Exercise requirements
Would you copy all lines in the data that contain the word "Швейная"?

Data under study
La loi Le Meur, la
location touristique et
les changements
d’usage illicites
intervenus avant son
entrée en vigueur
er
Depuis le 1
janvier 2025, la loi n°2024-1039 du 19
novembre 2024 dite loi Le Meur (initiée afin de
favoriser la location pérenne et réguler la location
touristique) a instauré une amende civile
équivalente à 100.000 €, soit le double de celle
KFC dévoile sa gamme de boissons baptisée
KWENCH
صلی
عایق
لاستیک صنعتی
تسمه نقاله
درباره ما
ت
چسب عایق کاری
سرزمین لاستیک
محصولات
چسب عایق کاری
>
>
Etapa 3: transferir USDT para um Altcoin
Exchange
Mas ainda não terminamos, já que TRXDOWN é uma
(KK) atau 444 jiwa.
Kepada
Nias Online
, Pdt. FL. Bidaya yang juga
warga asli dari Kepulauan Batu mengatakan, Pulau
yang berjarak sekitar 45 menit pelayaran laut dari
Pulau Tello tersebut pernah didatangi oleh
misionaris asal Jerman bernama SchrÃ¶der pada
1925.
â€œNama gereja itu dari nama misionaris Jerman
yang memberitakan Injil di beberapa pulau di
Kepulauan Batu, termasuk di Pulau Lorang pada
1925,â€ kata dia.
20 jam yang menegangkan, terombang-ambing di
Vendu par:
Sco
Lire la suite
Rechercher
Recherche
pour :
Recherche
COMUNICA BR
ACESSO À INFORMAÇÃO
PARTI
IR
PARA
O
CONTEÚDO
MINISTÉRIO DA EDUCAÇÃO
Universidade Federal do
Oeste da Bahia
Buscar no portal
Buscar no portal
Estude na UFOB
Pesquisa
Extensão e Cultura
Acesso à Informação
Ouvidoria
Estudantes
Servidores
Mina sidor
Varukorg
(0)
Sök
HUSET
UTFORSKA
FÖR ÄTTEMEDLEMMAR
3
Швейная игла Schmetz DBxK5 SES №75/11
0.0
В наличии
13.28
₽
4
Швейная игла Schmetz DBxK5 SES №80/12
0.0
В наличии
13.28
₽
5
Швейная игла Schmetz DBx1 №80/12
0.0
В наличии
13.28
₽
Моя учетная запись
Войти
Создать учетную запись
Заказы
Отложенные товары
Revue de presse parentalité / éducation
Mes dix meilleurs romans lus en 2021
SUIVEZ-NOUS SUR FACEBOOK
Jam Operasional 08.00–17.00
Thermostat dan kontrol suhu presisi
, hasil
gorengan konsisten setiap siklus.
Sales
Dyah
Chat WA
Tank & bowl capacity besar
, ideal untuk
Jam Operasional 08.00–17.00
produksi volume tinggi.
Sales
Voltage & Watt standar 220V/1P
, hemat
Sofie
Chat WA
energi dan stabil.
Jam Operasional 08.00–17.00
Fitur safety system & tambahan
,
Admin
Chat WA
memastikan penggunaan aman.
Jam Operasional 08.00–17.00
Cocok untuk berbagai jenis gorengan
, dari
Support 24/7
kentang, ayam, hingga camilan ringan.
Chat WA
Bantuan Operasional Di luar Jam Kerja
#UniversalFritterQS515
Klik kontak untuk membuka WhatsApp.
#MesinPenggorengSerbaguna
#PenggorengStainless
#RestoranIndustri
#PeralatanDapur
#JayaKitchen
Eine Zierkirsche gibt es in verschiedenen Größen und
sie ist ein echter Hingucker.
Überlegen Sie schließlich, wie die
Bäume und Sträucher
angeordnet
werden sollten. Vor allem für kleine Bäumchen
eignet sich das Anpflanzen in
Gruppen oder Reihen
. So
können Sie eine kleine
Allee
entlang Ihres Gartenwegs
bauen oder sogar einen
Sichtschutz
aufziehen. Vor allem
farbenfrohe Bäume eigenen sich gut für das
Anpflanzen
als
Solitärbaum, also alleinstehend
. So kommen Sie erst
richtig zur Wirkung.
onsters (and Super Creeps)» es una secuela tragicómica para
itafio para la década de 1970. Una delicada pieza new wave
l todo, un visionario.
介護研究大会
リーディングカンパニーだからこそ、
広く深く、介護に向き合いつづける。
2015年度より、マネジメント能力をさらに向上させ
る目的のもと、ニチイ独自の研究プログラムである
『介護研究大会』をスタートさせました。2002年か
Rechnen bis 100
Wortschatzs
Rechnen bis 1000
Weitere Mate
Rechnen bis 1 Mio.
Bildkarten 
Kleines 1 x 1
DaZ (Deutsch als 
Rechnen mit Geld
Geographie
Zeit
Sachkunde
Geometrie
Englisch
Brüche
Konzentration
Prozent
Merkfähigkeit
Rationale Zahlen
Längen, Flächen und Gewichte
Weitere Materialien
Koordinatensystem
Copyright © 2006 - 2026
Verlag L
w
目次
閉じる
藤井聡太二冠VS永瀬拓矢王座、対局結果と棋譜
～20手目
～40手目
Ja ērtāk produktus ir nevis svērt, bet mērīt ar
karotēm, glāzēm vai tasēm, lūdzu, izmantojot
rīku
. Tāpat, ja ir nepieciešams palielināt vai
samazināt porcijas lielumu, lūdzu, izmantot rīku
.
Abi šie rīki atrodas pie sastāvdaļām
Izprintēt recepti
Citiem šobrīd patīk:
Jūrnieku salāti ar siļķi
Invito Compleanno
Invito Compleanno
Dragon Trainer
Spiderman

Task answer
Швейная игла Schmetz DBxK5 SES №75/11
Швейная игла Schmetz DBxK5 SES №80/12
Швейная игла Schmetz DBx1 №80/12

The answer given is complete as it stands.